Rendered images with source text
>>>>

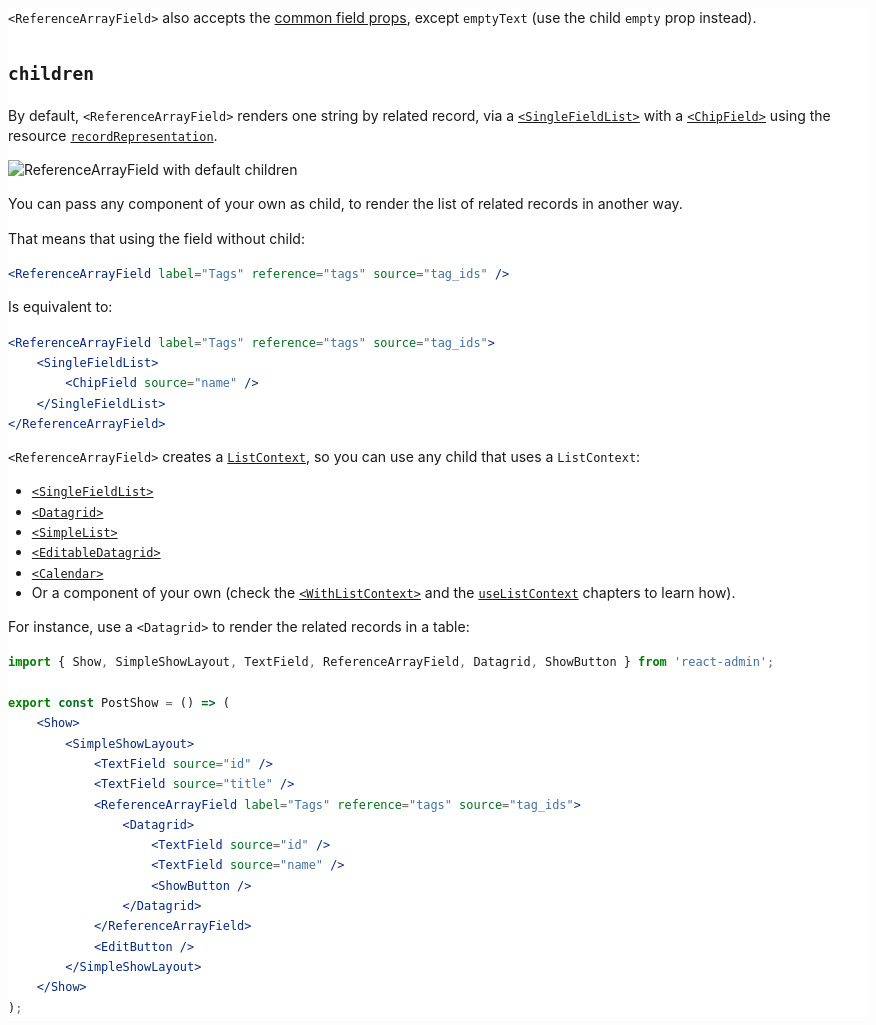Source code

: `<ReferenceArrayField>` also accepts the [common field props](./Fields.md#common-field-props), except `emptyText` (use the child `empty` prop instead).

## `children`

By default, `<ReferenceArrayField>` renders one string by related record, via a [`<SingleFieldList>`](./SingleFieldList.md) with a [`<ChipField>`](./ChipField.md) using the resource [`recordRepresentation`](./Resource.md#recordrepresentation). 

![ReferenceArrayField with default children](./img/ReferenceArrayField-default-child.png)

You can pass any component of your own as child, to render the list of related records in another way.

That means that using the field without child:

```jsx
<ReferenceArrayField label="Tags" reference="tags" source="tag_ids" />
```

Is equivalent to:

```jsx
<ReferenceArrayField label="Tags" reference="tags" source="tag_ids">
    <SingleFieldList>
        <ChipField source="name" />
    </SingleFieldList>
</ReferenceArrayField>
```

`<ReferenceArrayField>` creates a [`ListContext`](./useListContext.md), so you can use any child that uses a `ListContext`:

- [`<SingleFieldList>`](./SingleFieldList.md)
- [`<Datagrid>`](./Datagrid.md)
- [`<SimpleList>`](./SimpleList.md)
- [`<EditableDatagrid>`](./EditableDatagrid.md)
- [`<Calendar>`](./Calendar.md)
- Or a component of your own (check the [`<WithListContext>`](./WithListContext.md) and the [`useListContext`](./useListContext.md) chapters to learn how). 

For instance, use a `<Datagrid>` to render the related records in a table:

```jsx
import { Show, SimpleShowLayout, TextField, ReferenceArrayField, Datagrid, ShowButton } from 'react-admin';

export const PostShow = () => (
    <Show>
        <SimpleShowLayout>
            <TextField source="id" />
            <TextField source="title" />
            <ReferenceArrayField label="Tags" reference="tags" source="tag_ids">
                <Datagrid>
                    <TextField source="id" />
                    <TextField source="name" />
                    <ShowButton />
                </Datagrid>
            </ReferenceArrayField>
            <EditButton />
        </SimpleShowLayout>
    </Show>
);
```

<<<<

[Goal of the exercise] Lines above that have "tags": copy each of them.

[Solution for this exercise]
<ReferenceArrayField label="Tags" reference="tags" source="tag_ids" />
<ReferenceArrayField label="Tags" reference="tags" source="tag_ids">
            <ReferenceArrayField label="Tags" reference="tags" source="tag_ids">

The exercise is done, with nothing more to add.